Combine secondary worker mixing with flexible VMs
You can mix spot and non-preemptible secondary workers and specify flexible VM shapes for secondary workers when you create a cluster.
gcloud CLI example:
gcloud dataproc clusters create cluster-name \ --project=project-id \ --region=us-cdbtral1 \ --secondary-worker-type=spot \ --num-secondary-workers=15 \ --secondary-worker-standard-capacity-base=5 \ --secondary-worker-standard-capacity-percent-above-base=30 \ --secondary-worker-machine-types="type=n2-standard-8,rank=0" \ --secondary-worker-machine-types="type=e2-standard-8,type=t2d-standard-8,rank=1" ...other flags as needed
Secondary worker mixing characteristics
This section describes some of the behavior and characteristics associated with mixing spot and non-preemptible secondary workers.

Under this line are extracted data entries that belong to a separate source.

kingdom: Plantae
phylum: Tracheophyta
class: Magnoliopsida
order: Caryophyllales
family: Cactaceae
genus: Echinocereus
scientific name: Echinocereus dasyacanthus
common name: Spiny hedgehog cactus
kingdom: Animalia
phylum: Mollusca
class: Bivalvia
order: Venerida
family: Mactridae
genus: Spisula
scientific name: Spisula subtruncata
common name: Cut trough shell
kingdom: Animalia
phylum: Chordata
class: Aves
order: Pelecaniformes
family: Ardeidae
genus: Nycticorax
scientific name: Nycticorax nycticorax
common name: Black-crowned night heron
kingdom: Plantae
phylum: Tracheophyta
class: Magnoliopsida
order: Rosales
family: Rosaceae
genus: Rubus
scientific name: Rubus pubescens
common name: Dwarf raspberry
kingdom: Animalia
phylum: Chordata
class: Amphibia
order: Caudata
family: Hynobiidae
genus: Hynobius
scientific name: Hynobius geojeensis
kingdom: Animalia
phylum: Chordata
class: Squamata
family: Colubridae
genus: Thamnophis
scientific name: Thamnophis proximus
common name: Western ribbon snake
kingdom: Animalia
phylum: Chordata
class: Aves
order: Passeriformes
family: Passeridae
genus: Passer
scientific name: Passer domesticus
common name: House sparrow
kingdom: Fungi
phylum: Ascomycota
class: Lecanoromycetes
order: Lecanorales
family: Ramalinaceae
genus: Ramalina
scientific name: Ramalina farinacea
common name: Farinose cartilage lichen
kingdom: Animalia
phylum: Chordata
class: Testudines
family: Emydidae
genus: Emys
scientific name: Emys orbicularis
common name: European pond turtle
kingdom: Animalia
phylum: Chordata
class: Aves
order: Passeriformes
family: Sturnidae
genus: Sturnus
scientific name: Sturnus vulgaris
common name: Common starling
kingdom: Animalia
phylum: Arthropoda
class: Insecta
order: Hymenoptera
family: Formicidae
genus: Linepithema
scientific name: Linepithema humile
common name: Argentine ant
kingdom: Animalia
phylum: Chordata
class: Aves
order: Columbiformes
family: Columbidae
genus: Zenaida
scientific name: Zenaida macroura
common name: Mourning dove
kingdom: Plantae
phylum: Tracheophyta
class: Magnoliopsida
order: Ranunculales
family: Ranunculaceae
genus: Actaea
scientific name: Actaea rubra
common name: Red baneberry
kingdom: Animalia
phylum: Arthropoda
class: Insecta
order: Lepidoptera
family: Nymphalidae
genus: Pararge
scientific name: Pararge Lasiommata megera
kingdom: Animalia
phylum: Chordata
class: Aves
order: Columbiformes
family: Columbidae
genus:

Secondary worker preference
Dataproc doesn't give preference to either spot or non-preemptible VMs when scheduling applications on secondary workers.
Secondary worker scaling
When secondary workers are scaled through autoscaling or manual scaling, Dataproc maintains the requested spot-to-non-preemptible ratio when it adds or deletes secondary workers.
Updating secondary worker mix settings
You specify the mix of spot and non-preemptible secondary workers when you create a Dataproc cluster. You can't change the secondary worker mix settings after you create the cluster.
Spot secondary worker preemption
- Dataproc doesn't control the timing of spot VM preemption (see Preemption of Spot VMs).
- When spot preemption occurs, the secondary worker group can run with reduced capacity temporarily until Compute Engine reprovisions the preempted VMs.
- Dataproc won't add capacity to a secondary worker group in excess of the group's initial settings.